Le moment de vérité du Club des Pins

Mouvement étudiant

Le Club des Pins est entré fortuitement dans l’histoire de l’Union nationale des étudiants algériens (UNEA), un 19 février 1967, en abritant dans sa salle de conférences, fraîchement inaugurée, l’Assemblée générale élective du Comité de section de l’Université d’Alger.

C’était le premier test de la représentativité des instances de l’UNEA, Comité exécutif et Comité de section d’Alger démocratiquement élus par les étudiants mais non reconnus par le pouvoir issu du Coup d’Etat du 19 juin 1965, qui avait destitué Ahmed Ben Bella, premier président de l’Algérie indépendante. En condamnant le coup d’Etat, le syndicat étudiant s’était libéré de la tutelle du FLN dont il était, «statutairement», une des organisations de masse. Dès la rentrée universitaire 1965-1966, l’UNEA, organisation démocratique, dotée de structures légales élues par les étudiants, a maintenu son activité.
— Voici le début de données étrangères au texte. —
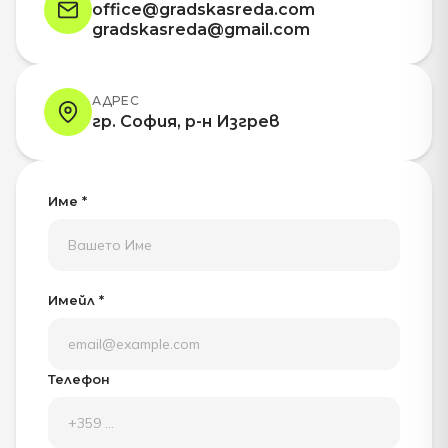
office@gradskasreda.com
gradskasreda@gmail.com
АДРЕС
гр. София, р-н Изгрев
Име *
Имейл *
Телефон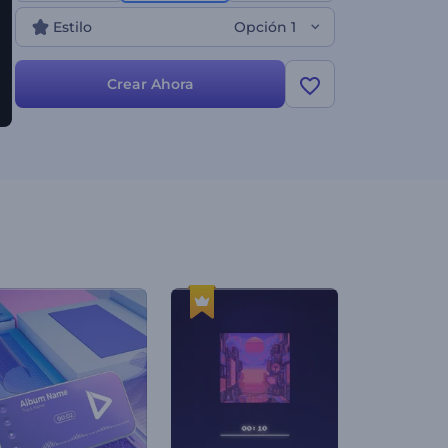
que desean mejorar su presencia musical.
Estilo
Opción 1
¡Pruébalo ahora!
Crear Ahora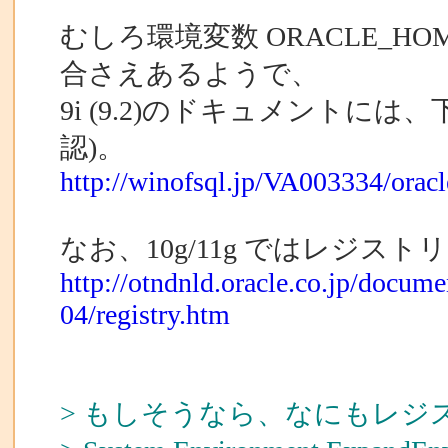
むしろ環境変数 ORACLE_
合さえあるようで、
9i (9.2)のドキュメントに
認)。
http://winofsql.jp/VA003334/ora
なお、10g/11g ではレジ
http://otndnld.oracle.co.jp/docu
04/registry.htm
> もしそうなら、なにもレ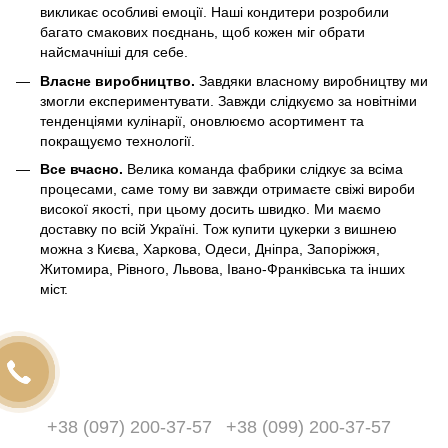
викликає особливі емоції. Наші кондитери розробили
багато смакових поєднань, щоб кожен міг обрати
найсмачніші для себе.
Власне виробництво.
Завдяки власному виробництву ми
змогли експериментувати. Завжди слідкуємо за новітніми
тенденціями кулінарії, оновлюємо асортимент та
покращуємо технології.
Все вчасно.
Велика команда фабрики слідкує за всіма
процесами, саме тому ви завжди отримаєте свіжі вироби
високої якості, при цьому досить швидко. Ми маємо
доставку по всій Україні. Тож купити цукерки з вишнею
можна з Києва, Харкова, Одеси, Дніпра, Запоріжжя,
Житомира, Рівного, Львова, Івано-Франківська та інших
міст.
+38 (097) 200-37-57
+38 (099) 200-37-57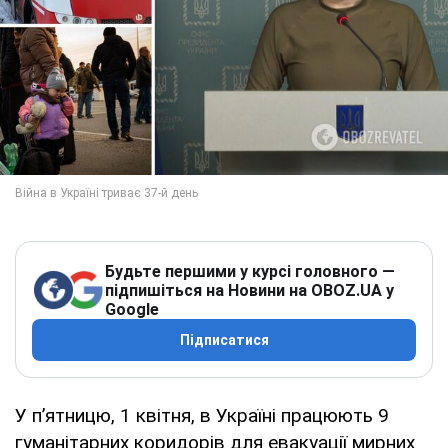
Будьте першими у курсі головного —
підпишіться на Новини на OBOZ.UA у
Google
Підписатися
У п’ятницю, 1 квітня, в Україні працюють 9
гуманітарних коридорів для евакуації мирних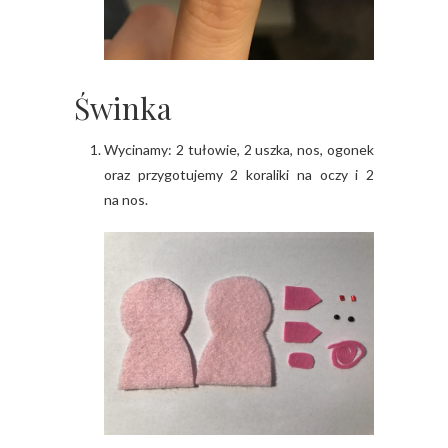
Świnka
Wycinamy: 2 tułowie, 2 uszka, nos, ogonek
oraz przygotujemy 2 koraliki na oczy i 2
na nos.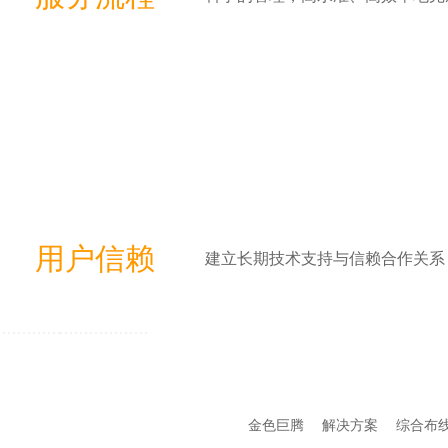
用户信赖
建立长期技术支持与信赖合作关系
金色巨腾
解决方案
综合布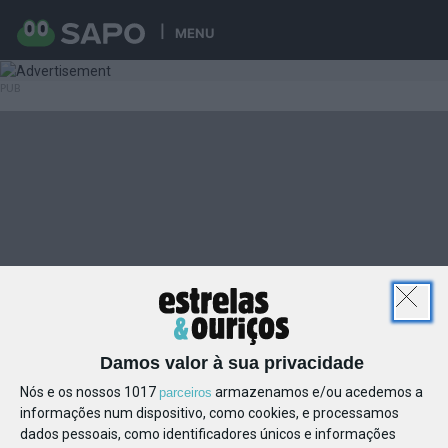
MENU
Damos valor à sua privacidade
Nós e os nossos 1017
armazenamos e/ou acedemos a
parceiros
informações num dispositivo, como cookies, e processamos
dados pessoais, como identificadores únicos e informações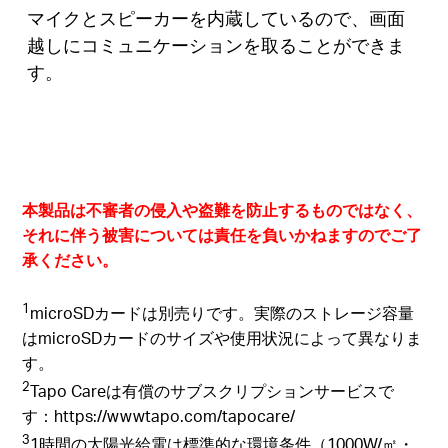
マイクとスピーカーを内蔵しているので、画面
越しにコミュニケーションを取ることができま
す。
本製品は不審者の侵入や盗難を防止するものではなく、
それに伴う被害については責任を負いかねますのでご了
承ください。
1
microSDカードは別売りです。実際のストレージ容量
はmicroSDカードのサイズや使用状況によって異なりま
す。
2
Tapo Careは有償のサブスクリプションサービスで
す：https://wwwtapo.com/tapocare/
3
1時間の太陽光給電は標準的な環境条件（1000W/㎡・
Son Comité de section d’Alger constitué de Hamid Ait Said, Fatima Medjahed, Larbi Oucherif et Mohamed Athmani, agissant ouvertement à l’Université, et son Comité exécutif composé de membres recherchés et en clandestinité – Aziz Belgacem, Noureddine Zenine, Abdelalim Medjaoui, Djamal Labidi et Djelloul Naceur – et deux en liberté, Mustapha Mékidèche et Bachir Hadjadj, qui étaient étudiants à la Faculté des Sciences, ont réussi, malgré le climat de répression, à continuer à préparer les luttes des étudiants autour de leurs revendications. A la rentrée universitaire suivante, 1966-67, l’UNEA autonome avait déjà adapté son activité à sa nouvelle situation d’organisation non reconnue et réprimée par le pouvoir. Mais, grâce au dévouement et au courage de ses militants, elle avait gagné l’entière confiance des étudiants.
L’Université d’Alger, la principale du pays, -les centres universitaires d’Oran et de Constantine lui étaient encore rattachées- comptait alors un peu plus de 7 000 étudiants. Pour «récupérer» l’UNEA et la replacer dans son giron, le FLN a créé deux structures, formées d’étudiants: la Direction préparatoire de la, Conférence nationale (DPCN) et la Fédération nationale des étudiants militants (FNEM). Au début de l’année 1967, la DPCN décide de la tenue d’une Assemblée générale des étudiants de l’Université d’Alger pour élire le Comité de section. A cet instant, le président Houari Boumediène en était encore à consolider son pouvoir. Le gouvernement qu’il a nommé le 10 juillet 1965 a déjà connu trois remaniements dus à des défections de ministres passés à l’opposition: le 10 avril 1966, Hadj Smaïn, ministre de la Reconstruction et de l’Habitat, quitte l’Algérie, les attributions de son ministère sont réparties entre les ministères de l’Intérieur et des Travaux publics; le 24 septembre Abdennour Ali Yahia, ministre des Travaux publics et de la Reconstruction, est nommé ministre de l’Agriculture en remplacement de Ali Mahsas qui a quitté l’Algérie; Lamine Khène est nommé ministre des Travaux publics; le 27 septembre, Rabah Bitat, ministre d’Etat, est chargé des Transports jusqu’ici dévolus au ministère des P.T.T; le 6 octobre, Bachir Boumaza, ministre de l’Information, est démis de ses fonctions et quittera l’Algérie, il est remplacé le 24 octobre 1966 par Mohammed Seddik Benyahia. Dans ce gouvernement, le ministre de l’Education nationale, en charge de l’Enseignement supérieur, est Ahmed Taleb Ibrahimi.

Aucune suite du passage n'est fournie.